I am an invertebrate palaeobiologist using fossil data and quantitative analyses to understand the origins, evolution and ecology of extinct arthropods. Underpinning my research is a desire to understand how past animals lived, why particular morphologies evolved, and test hypotheses linking form and function in extinct groups.
I have three main current research areas of interest:
I work on fossil material from Palaeozoic deposits covering a range of ages and geographic locations, to build a global picture of the changing diversity of early arthropods.
I use statistical analyses, morphometrics, and fluid dynamics simulations to test hypotheses about the function of morphological features in early arthropods.
I place the evolution of key arthropod features into an evolutionary context, and also link key arthropod innovations - such as vertical migration in the oceans - with complexifying Earth systems such as the biological pump.
I am a Herchel Smith Postdoctoral Fellow in the Department of Zoology and a College Research Associate at Homerton College, University of Cambridge.

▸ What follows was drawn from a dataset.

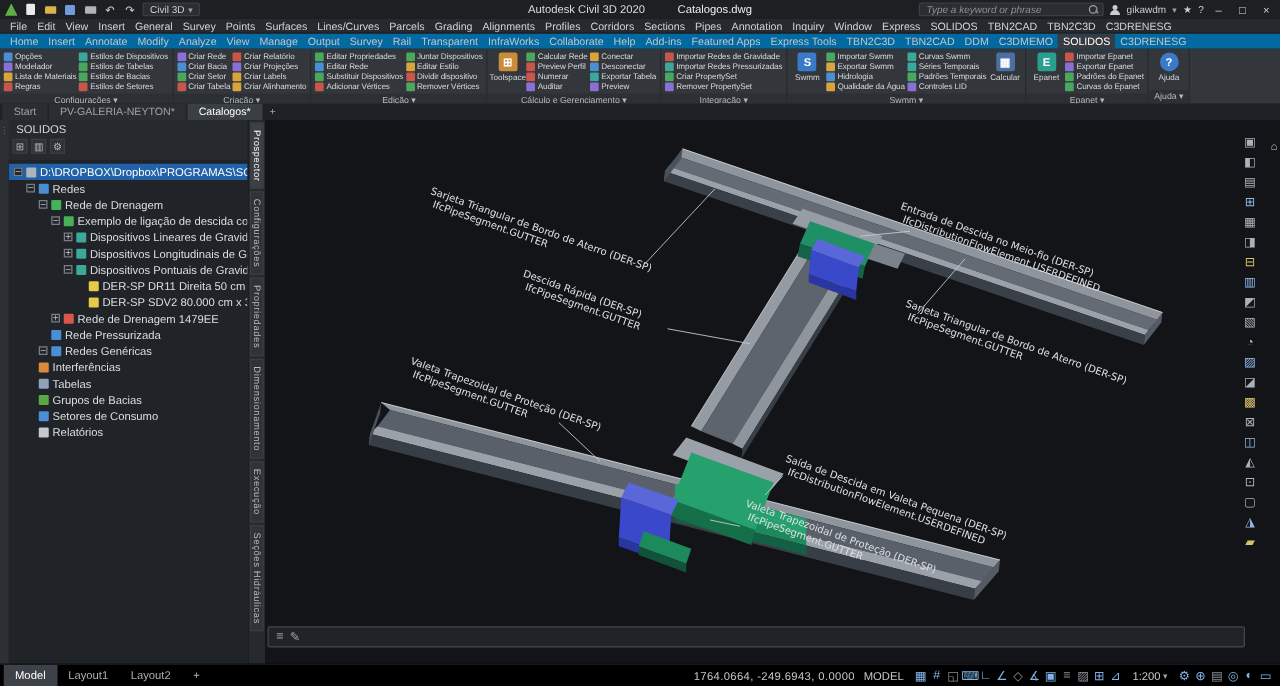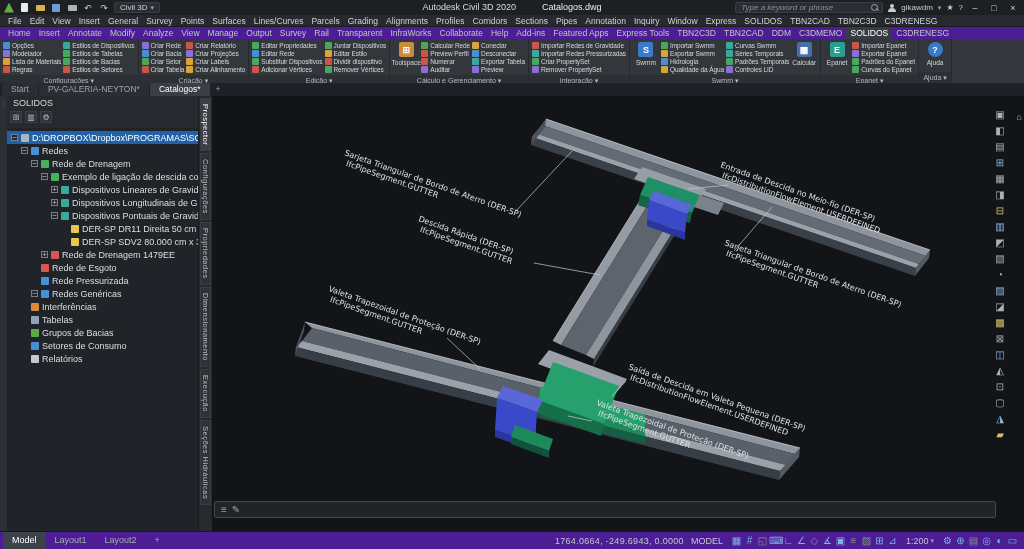"Home" #ribbontabs { background: #4c1d95 -> #0369a1 }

I have been a researcher in three countries (Switzerland, UK, USA), and four universities (Cambridge, Harvard, Lausanne, Oxford), across both Earth Sciences and Zoology departments.

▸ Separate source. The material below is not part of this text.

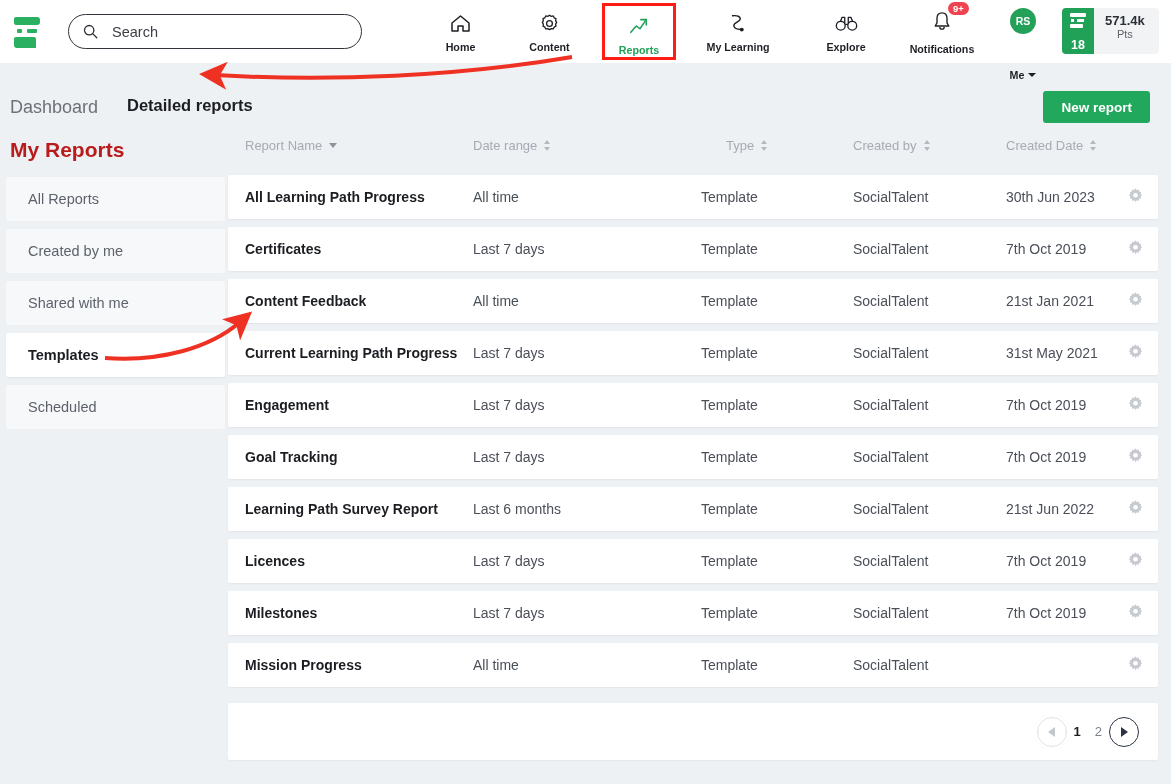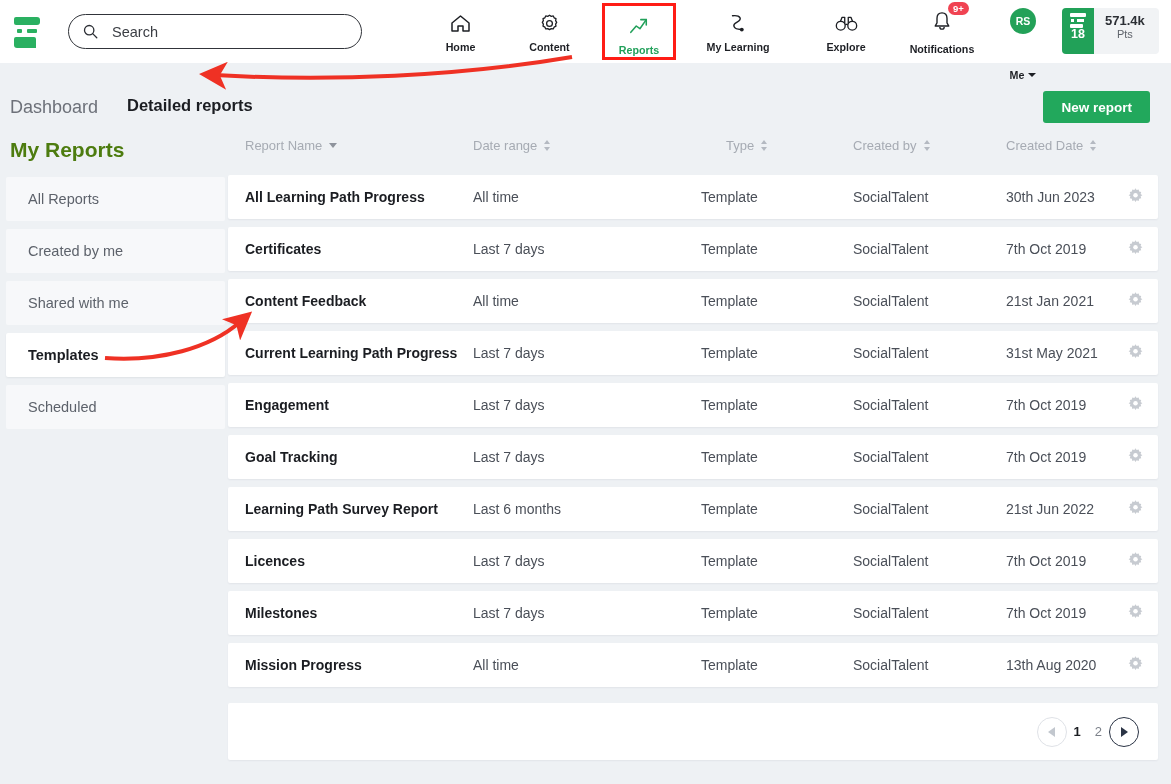"18" .ptsbox .emblem { justify-content: none -> space-between }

Research is a global endeavour. Currently I work with an international group of collaborators, including researchers based in Australia, China, Czechia, Spain, Switzerland, UK and USA. I happy to talk about my research, teaching opportunities or areas for collaboration, with anyone interested in the evolution of arthropods and Palaeozoic deposits.
Fossils provide the raw data for my research. I have been lucky enough to see and work on exceptionally preserved soft-bodied arthropod fossils from deposits in Canada, China, Spain, UK and USA, while for my current fellowship research, I am building a dataset on trilobite fossils from around the world, using museum specimens.